Urban art as a vector for transforming space

Urban art is a manifestation made in the urban environment without the intention of vandalism. It is an art that has a direct relationship with the city and the society in which it is located and that can emerge spontaneously or through business incentives and/or public management.

The production of art on a city scale tends to bring art closer to citizens, as it has a language role that expands to several dimensions, such as sociocultural and physical-environmental, and relates to interlocutors in a way that communicates, emotes and to stimulate interest in culture and information about the subjects it addresses, enabling the transformation of the city into open-air art galleries.

The structure of art outside built spaces allows greater accessibility and popular reach, but is subject to the condition of being ephemeral and changeable, as it is susceptible to interference from the population, degradation due to weather or modifications to the property. On the other hand, urban art assumes a democratic role, as it can be seen by everyone who wants to see it, far from museums, galleries and art auctions and as a result of society's relations. Another role of art is to communicate and disseminate the beauty, history of the city and the characterization of life in society, as a means of propagating culture.

The production of contemporary urban art arises from the avant-garde artistic movements of the 20th century, such as cubism, dadaism, futurism, expressionism and surrealism, when art concepts began to be questioned and the precepts of the French Academy of Fine Arts were discarded, enabling new forms of artistic expression, with the emergence of alternative forms of visual art production such as graffiti, stencils, posters, sculptures, video projections, interventions, artistic installations, flash mob.

Urban space represents a public place for the exchange of identities and culture of a society, where it is possible to learn the culture and customs of the place. Urban art creatively translates these relationships and can reaffirm the region’s identity.

Artistic expressions through graphic or three-dimensional representations can transmit a message or alert society about contemporary issues. Art reaches people in a broad and objective way, transmitting ideas or needs of a community, engaging in a dialogue in the form of an alert that can be a tool used by public management to highlight the potential and references of a society, as well as if used in this way request to perform an action.

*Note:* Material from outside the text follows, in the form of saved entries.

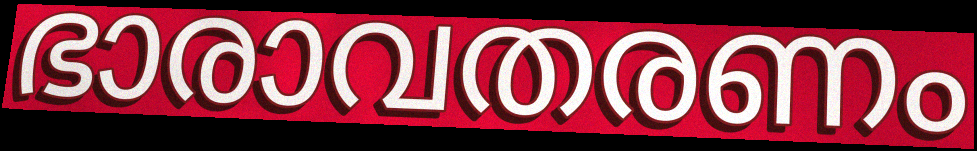
ഭാരാവതരണം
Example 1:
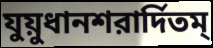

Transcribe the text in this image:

যুয়ুধানশরার্দিতম্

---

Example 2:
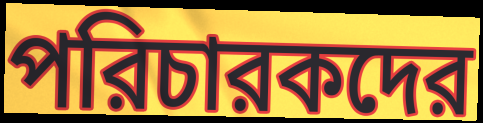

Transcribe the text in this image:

পরিচারকদের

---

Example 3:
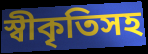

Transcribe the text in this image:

স্বীকৃতিসহ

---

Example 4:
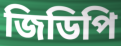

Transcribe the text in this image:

জিডিপি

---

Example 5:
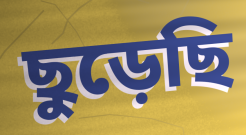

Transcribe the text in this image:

ছুড়েছি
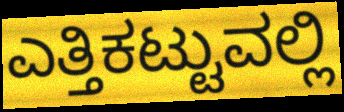
ಎತ್ತಿಕಟ್ಟುವಲ್ಲಿ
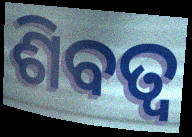
ଶିବତ୍ୱ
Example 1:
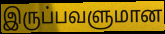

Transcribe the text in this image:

இருப்பவளுமான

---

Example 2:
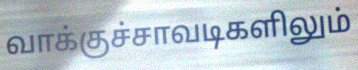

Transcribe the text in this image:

வாக்குச்சாவடிகளிலும்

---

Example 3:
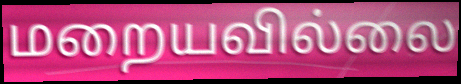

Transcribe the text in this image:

மறையவில்லை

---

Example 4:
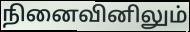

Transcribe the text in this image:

நினைவினிலும்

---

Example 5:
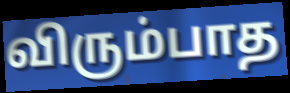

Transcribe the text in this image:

விரும்பாத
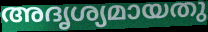
അദൃശ്യമായതു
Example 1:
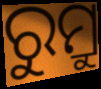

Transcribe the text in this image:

ରୁମ୍ରୁ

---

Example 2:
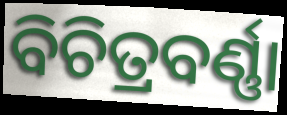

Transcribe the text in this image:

ବିଚିତ୍ରବର୍ଣ୍ଣା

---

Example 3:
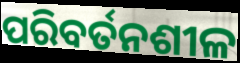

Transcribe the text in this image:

ପରିବର୍ତନଶୀଳ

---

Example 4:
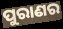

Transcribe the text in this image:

ପୁରାଣର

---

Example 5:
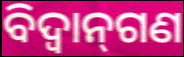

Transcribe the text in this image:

ବିଦ୍ୱାନ୍‌ଗଣ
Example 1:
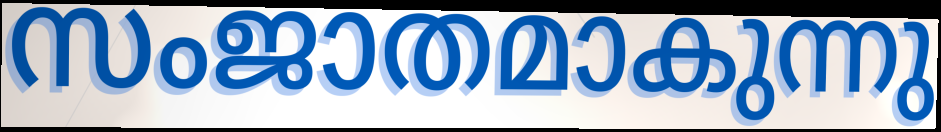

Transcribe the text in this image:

സംജാതമാകുന്നു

Urban art has been renewing itself and gaining greater strength due to new generations of artists who seek to express themselves through it and through social networks that enable greater exchange and dissemination of this art.

It is through the construction of this identity that art and cultural activities can play the role of an urban rehabilitation device in public spaces and, when it involves social classes within the city construction process, this identity becomes easier to achieve.